- About this task: Copy the forum thread on fiscal-year contribution totals between "Hello! Is there" and "the pivot table!)", inclusive, replacing each "pivot table" with "summary table".

Hello! Is there a way to show last fiscal year's contribution total in a pivot table that is showing contributions for this fiscal year-to-date compared to last fiscal year-to-date? I'm doing the this year to last year comparison with the PASTYEAR function, but I'm not sure how to compare this year's current totals to last year's year-end totals.
(Bonus if I can also throw in a comparison to the last 20 years' total so that I can get all my zero rows to show up in the pivot table!)
Leslie Gehring
Hi Leslie, Does the At-A-GlanceContributions (Chris W special) help?
https://community.tessituranetwork.com/tessitura_software_forums/f/tessitura_shared_reports-9/21995/date-and-time----analytics-functions 5417.At-a-GlanceContributions.dash
I think the problem is that I'm trying to compare contribution amounts over different-length periods of time in the same pivot table. I want to see FY20 YTD, FY19 YTD, and FY19 year-end totals, all in the same pivot table, but I can't figure out how to make that work with the date functions. (And, yes, I'd also like to see FY2000-FY2019 contribution totals as a dummy column to force all the zero-dollar rows to appear.)
You can accomplish year to date using Days in Date with an advanced filter and change the numbers if you're looking at years prior to LY. Then for the other years, you would remove the Days in Date part and just select the campaign fy (or campaign) to show the total. You would do most of your filtering within each column instead of on the widget or dashboard level.
Aha! Brilliant! I can't use campaign FYs since some of our funds (like endowments) live in non-FY campaigns, but this is workable. I wish I could just exclude particular columns from widget filters (the way I can exclude widget from dashboard filters), but this'll do. Thank you so much!
And just in time for my 10am meeting about how to fix our reports! :)
Madeline, this might be a dumb question, but what does the 1825 represent in this formula? 366 seems to indicate one year ago, but I can't figure out the 1825. It works for my report, but I don't understand why.
Leslie, I'm going to tag Chris Wallingford into this for a real answer because I stole it from him. I divided 1825 by 365 and it comes out to 5 so I think it allows you to go back up to 5 years? Then if you wanted to include another column with the year prior you would do 731 as your offset. All I know is it works for us too!

- Available data:
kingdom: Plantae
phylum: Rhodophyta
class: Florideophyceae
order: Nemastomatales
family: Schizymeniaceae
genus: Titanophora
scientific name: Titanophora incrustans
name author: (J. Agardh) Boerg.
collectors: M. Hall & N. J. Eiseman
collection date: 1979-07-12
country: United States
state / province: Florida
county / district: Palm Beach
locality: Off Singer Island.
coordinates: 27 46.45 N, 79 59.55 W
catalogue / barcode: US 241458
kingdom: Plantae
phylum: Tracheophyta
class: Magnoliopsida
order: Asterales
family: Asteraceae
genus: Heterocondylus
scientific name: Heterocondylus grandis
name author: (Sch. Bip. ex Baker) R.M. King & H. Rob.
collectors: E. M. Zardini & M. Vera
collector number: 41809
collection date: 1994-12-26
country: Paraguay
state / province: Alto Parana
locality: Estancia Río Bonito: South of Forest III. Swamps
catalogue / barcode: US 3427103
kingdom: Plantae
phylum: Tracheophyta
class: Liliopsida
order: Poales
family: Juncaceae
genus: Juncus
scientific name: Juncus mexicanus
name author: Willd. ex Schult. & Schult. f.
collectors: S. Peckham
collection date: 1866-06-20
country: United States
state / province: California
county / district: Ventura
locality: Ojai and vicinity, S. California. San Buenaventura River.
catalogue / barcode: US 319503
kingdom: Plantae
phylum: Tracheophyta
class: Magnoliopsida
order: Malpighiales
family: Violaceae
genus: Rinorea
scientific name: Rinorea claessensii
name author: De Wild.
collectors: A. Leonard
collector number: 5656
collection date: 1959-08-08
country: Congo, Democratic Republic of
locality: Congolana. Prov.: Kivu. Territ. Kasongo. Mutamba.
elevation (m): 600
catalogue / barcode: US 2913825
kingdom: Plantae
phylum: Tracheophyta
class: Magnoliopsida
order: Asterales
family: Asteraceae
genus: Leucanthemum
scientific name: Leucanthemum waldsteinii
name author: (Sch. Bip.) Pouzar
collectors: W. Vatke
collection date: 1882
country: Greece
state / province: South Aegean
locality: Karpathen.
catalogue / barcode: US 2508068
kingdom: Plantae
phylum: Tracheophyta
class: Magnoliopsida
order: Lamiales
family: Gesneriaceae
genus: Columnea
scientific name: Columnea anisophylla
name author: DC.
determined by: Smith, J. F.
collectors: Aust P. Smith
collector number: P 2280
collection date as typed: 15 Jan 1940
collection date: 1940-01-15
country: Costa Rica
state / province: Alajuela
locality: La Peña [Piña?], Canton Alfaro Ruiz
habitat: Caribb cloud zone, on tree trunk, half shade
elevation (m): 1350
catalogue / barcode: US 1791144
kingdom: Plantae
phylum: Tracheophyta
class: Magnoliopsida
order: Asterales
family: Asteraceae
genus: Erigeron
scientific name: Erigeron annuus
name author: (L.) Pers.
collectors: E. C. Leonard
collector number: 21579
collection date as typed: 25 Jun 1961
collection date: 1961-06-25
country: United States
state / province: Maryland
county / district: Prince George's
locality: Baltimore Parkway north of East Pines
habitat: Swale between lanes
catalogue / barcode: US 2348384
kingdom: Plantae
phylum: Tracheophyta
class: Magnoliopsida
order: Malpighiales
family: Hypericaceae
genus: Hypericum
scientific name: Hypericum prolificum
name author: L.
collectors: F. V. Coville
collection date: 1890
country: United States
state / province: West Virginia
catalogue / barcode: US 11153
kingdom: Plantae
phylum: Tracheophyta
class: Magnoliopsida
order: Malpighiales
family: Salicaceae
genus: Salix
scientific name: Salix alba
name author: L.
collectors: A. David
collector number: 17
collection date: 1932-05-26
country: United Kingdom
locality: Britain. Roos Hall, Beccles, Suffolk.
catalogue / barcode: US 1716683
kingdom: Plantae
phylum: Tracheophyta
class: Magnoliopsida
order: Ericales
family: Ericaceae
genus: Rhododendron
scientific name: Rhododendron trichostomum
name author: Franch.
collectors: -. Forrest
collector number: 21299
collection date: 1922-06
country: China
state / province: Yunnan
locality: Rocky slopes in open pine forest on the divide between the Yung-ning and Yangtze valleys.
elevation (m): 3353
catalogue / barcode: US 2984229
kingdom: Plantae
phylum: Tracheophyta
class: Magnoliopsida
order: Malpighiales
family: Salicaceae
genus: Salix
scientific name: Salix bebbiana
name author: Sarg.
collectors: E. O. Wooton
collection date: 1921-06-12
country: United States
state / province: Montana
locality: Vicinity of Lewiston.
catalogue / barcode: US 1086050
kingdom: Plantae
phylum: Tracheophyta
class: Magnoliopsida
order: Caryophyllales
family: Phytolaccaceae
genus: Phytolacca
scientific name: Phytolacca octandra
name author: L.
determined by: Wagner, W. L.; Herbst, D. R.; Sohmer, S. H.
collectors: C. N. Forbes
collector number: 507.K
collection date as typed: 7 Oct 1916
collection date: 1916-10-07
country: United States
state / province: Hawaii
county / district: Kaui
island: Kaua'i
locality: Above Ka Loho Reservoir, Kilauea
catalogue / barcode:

- Answer box:
Hello! Is there a way to show last fiscal year's contribution total in a summary table that is showing contributions for this fiscal year-to-date compared to last fiscal year-to-date? I'm doing the this year to last year comparison with the PASTYEAR function, but I'm not sure how to compare this year's current totals to last year's year-end totals.
(Bonus if I can also throw in a comparison to the last 20 years' total so that I can get all my zero rows to show up in the summary table!)